Description of the task ▸ Format the lines below, from the line with "What are all" through the line with "interest, capital, month_payment, cpi", both included, as a JSON list of strings with one string per line and blank lines omitted.

Source data ▸
══════

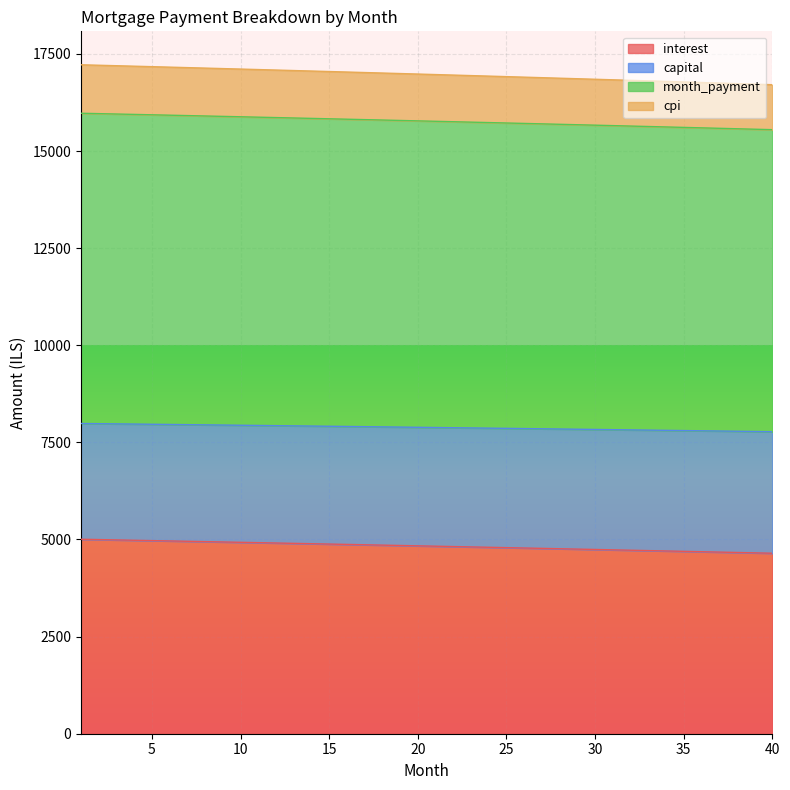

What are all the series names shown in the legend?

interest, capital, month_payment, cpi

══════

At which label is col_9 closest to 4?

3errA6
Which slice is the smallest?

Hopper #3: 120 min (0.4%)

══════

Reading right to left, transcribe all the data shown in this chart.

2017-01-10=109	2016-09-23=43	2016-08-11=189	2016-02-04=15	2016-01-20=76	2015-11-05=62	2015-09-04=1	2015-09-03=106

══════

Expected answer ▸
[
  "What are all the series names shown in the legend?",
  "interest, capital, month_payment, cpi"
]